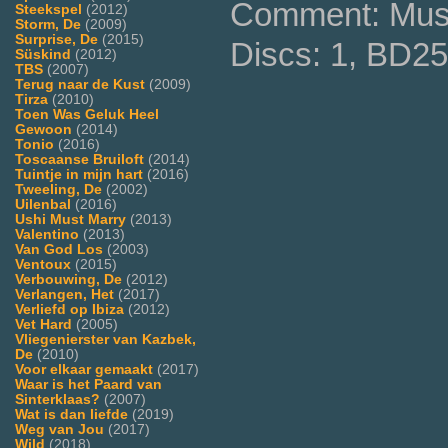
Comment: Music
Steekspel
(2012)
Storm, De
(2009)
Surprise, De
(2015)
Discs: 1, BD25
Süskind
(2012)
TBS
(2007)
Terug naar de Kust
(2009)
Tirza
(2010)
Toen Was Geluk Heel
Gewoon
(2014)
Tonio
(2016)
Toscaanse Bruiloft
(2014)
Tuintje in mijn hart
(2016)
Tweeling, De
(2002)
Uilenbal
(2016)
Ushi Must Marry
(2013)
Valentino
(2013)
Van God Los
(2003)
Ventoux
(2015)
Verbouwing, De
(2012)
Verlangen, Het
(2017)
Verliefd op Ibiza
(2012)
Vet Hard
(2005)
Vliegenierster van Kazbek,
De
(2010)
Voor elkaar gemaakt
(2017)
Waar is het Paard van
Sinterklaas?
(2007)
Wat is dan liefde
(2019)
Weg van Jou
(2017)
Wild
(2018)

════════════════

▸ WORK TO COMPLETE: The data above should be repeated exactly, minus any pictures.

▸ ANSWER FOR THE TASK:
Comment: Music
Steekspel
(2012)
Storm, De
(2009)
Surprise, De
(2015)
Discs: 1, BD25
Süskind
(2012)
TBS
(2007)
Terug naar de Kust
(2009)
Tirza
(2010)
Toen Was Geluk Heel
Gewoon
(2014)
Tonio
(2016)
Toscaanse Bruiloft
(2014)
Tuintje in mijn hart
(2016)
Tweeling, De
(2002)
Uilenbal
(2016)
Ushi Must Marry
(2013)
Valentino
(2013)
Van God Los
(2003)
Ventoux
(2015)
Verbouwing, De
(2012)
Verlangen, Het
(2017)
Verliefd op Ibiza
(2012)
Vet Hard
(2005)
Vliegenierster van Kazbek,
De
(2010)
Voor elkaar gemaakt
(2017)
Waar is het Paard van
Sinterklaas?
(2007)
Wat is dan liefde
(2019)
Weg van Jou
(2017)
Wild
(2018)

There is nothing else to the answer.